EXCERTO:
◆ ◆ ◆ ◆
Um texto destes merecia uma lábia menos formal mas dizer mais do que já disseste era chover no molhado.
Tens razão, os reencontros são estranhos e o day after ainda é mais tramado.. feels like eating glass. E não há take two.

Essa cena marada de racionalidade suprema é assustadora, não te metas nisso.
Ainda te perdes à procura duma ordem lógica que não existe e deixas de saber improvisar, porque tens medo de não estar à altura de um estado de coisas que afinal se vem a revelar uma utopia. Pelo caminho ainda perdes os pormenores e dás cabo dos nervos.
Há que penar para aprender Canetas,“ganhar o totobola à segunda é fácil” li eu uma vez.
Uma pancada relativamente controlada é muito bom, vai por mim.

filipe canas disse...

Amarcord,

não te preocupes que eu não vou mergulhar numa racionalidade superior.

Isso seria negar-me a mim mesmo, coisa que tenho pouco prazer em fazer.

Seria substituir o sangue por outro líquido qualquer.

Quanto à pancada, também está cá. O controlo relativo da mesma é que parece fugir dia após dia.

Já agora, gostava de saber quais são os filmes. Acho que poderão ser úteis para a nonagésima sessão da terapia em curso.

Amarcord disse...

Canetas

são o Great Expectations e o Before Sunset, mas também deves ver o Saraband.

as melhoras

El-Gee disse...

tu gostas e do ethan hawke sofia!..

(fora de brincadeiras, tb adorei esses dois filmes, pela mesma razao.)

seabra disse...

Ainda não li o post mas por sua vez já li todos os comentários.

Será que me interesso mais pelos comentários do que pelo texto em si?

Não, não pode ser, Canetas é um belo escritor.

Quanto a voces, minha cambada de fritos, parem de ser do contra (uma nova moda) e até pseudo-intelectuais e deixem-nos lá sonhar um bocadinho, que até faz bem ao ego!


Sinceramente gosto dos vossos blogs, e sobretudo gosto da maneira como escrevem. Mas começa-me a cansar esta mania de dizer mal de tudo o que é convencional e às vezes tradicional. Quase que somos uns verdadeiros tótós por ver uma comédia romantica ou uma boa série, se gostamos de mcdonalds ou se as bandas que gostamos não começam por "The".

Quanto a mim (e sujeito-me a que isto não faço sentido no meio deste texto) no meio é que está a virtude. Balance, em tudo.

(Claramente vim lançar a discussão).

Vamos lá ao texto então, surpreende-me canetas.

seabra disse...

Esqueci-me de referir duas coisas:

1- Open mind é essencial, para todos os lados. Não julgar os outros por terem gostos diferentes dos nossos, apenas percebe-los. Ou então fazer um esforço por percebe-los.


2- Não estou alcoolizado nem drogado (coisa que raramento faço).
◆ ◆ ◆ ◆
REGISTOS:
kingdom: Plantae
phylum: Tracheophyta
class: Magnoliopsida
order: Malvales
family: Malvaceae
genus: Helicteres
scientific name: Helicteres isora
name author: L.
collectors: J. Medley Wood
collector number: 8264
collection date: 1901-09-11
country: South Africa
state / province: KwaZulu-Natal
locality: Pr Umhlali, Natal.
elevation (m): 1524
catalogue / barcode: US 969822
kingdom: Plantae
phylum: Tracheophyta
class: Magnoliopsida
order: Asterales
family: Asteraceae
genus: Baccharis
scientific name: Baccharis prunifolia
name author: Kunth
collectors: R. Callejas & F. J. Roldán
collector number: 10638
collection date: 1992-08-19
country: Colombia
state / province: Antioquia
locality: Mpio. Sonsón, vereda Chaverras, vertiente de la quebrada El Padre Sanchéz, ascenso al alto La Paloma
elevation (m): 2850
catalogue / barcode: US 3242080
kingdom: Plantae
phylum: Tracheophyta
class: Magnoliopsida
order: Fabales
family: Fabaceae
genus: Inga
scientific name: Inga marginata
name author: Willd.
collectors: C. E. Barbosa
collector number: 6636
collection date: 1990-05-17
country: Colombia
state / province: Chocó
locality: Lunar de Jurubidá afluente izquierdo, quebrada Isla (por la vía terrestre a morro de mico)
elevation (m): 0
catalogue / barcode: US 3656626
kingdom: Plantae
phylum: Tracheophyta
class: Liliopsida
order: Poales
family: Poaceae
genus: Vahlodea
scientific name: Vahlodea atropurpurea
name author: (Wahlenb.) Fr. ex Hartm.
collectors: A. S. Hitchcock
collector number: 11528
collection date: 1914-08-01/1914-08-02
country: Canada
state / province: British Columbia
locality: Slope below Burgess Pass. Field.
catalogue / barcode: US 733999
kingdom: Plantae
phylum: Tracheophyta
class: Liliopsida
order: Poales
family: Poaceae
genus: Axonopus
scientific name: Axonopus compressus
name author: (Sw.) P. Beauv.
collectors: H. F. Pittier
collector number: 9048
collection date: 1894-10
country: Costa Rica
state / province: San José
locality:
◆ ◆ ◆ ◆
TAREFA 1: Transcreva dos comentários do blogue, sem mudar nada, o trecho entre "Um texto destes" e "numa racionalidade superior.", ambos incluídos.
TAREFA 2: Que títulos de filmes aparecem nos comentários do blogue? Indique-os todos.
TAREFA 3: Prossiga os comentários do blogue a partir da última frase apresentada.
Os registos não servem para nada aqui.

RESPOSTA ESPERADA 1:
Um texto destes merecia uma lábia menos formal mas dizer mais do que já disseste era chover no molhado.
Tens razão, os reencontros são estranhos e o day after ainda é mais tramado.. feels like eating glass. E não há take two.

Essa cena marada de racionalidade suprema é assustadora, não te metas nisso.
Ainda te perdes à procura duma ordem lógica que não existe e deixas de saber improvisar, porque tens medo de não estar à altura de um estado de coisas que afinal se vem a revelar uma utopia. Pelo caminho ainda perdes os pormenores e dás cabo dos nervos.
Há que penar para aprender Canetas,“ganhar o totobola à segunda é fácil” li eu uma vez.
Uma pancada relativamente controlada é muito bom, vai por mim.

filipe canas disse...

Amarcord,

não te preocupes que eu não vou mergulhar numa racionalidade superior.

RESPOSTA ESPERADA 2: Great Expectations, Before Sunset, Saraband

RESPOSTA ESPERADA 3:
Nêspera disse...

Acordem para a vida!

Gosto de filmes? Gosto

De comédias romanticas? Sim

Refletem a realidade? Não

Há algum problema nisso? Nenhum

Já passei uma 1.30h distraido com um filme de merda? Muitas vezes

Qual é o problema? Nenhum

Isso é motivo para perder tempo a escrever num Blog? NÃO

Canetas fritaste de vez? Há muito tempo

filipe canas disse...

Acho que vocês me estão a interpretar mal, meus caros.

O meu post é, como de resto a grande maioria deles (senão todos) pessoal.

Eu falei da maneira como os sentimentos presentes em filmes se reflectem na minha vida em particular.

Procurei Falar-vos da forma como, ao longo do tempo, idealizei certas coisas (com base nos filmes) que não corresponderam ao que se passou na realidade.

Eu não digo mal dos filmes. Nem falei em filme nenhum em específico.

Só digo que, no meu caso, ingénuamente talvez, me deixei levar pelo que vi e tive um desgosto quando a minha ideia baseada na ficção se encontrou com a realidade.

sofi disse...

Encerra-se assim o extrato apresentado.